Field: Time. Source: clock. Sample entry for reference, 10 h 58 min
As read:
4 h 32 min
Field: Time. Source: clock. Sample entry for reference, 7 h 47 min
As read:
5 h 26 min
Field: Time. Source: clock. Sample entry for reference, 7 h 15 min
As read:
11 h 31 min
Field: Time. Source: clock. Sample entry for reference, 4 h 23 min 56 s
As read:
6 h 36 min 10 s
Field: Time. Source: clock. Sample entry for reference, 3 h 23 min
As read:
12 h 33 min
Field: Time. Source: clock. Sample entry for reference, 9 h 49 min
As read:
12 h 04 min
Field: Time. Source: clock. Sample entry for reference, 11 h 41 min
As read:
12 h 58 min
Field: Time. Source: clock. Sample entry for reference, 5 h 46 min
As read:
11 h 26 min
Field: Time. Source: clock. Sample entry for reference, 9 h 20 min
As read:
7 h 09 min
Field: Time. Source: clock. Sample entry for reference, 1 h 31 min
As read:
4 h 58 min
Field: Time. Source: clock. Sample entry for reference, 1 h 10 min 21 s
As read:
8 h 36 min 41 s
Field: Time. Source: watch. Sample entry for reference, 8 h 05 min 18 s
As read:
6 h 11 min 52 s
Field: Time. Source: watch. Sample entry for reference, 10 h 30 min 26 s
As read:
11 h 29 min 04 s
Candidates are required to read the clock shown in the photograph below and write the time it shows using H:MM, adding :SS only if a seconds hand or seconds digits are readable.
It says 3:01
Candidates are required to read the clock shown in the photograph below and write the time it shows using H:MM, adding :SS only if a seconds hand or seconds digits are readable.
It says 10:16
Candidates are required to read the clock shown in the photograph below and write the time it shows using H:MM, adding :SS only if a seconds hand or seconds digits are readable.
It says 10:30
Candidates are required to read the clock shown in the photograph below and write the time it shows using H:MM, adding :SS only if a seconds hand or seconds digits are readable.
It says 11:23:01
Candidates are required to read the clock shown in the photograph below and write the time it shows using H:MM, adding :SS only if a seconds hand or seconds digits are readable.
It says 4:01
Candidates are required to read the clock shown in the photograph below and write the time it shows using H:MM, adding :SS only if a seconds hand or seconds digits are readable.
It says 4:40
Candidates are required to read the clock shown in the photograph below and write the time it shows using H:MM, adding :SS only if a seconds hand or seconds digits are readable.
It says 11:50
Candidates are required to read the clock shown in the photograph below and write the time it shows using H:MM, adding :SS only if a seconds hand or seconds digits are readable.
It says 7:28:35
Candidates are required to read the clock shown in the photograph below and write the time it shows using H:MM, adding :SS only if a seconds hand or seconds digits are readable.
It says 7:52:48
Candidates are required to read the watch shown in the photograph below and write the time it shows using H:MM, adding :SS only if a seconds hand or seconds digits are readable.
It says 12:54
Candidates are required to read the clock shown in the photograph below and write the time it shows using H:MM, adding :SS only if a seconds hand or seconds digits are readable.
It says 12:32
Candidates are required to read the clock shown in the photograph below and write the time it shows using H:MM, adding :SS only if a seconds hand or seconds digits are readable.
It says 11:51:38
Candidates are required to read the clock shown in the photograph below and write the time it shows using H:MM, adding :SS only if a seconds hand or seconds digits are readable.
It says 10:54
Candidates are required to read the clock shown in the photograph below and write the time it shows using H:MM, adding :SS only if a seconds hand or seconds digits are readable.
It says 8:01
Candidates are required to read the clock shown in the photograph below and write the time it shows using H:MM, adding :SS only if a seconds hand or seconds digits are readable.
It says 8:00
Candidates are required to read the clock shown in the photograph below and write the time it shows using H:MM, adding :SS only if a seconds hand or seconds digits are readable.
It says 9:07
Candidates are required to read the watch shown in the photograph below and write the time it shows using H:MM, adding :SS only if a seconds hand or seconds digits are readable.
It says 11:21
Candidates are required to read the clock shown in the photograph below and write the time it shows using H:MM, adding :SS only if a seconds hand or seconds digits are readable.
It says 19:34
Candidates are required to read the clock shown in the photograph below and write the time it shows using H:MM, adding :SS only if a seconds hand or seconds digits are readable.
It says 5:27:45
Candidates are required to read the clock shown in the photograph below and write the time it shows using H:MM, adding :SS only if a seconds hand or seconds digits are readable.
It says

☆ ☆ ☆ ☆

Display in full each row above that contains the string "watch". The match is case-sensitive.

Field: Time. Source: watch. Sample entry for reference, 8 h 05 min 18 s
Field: Time. Source: watch. Sample entry for reference, 10 h 30 min 26 s
Candidates are required to read the watch shown in the photograph below and write the time it shows using H:MM, adding :SS only if a seconds hand or seconds digits are readable.
Candidates are required to read the watch shown in the photograph below and write the time it shows using H:MM, adding :SS only if a seconds hand or seconds digits are readable.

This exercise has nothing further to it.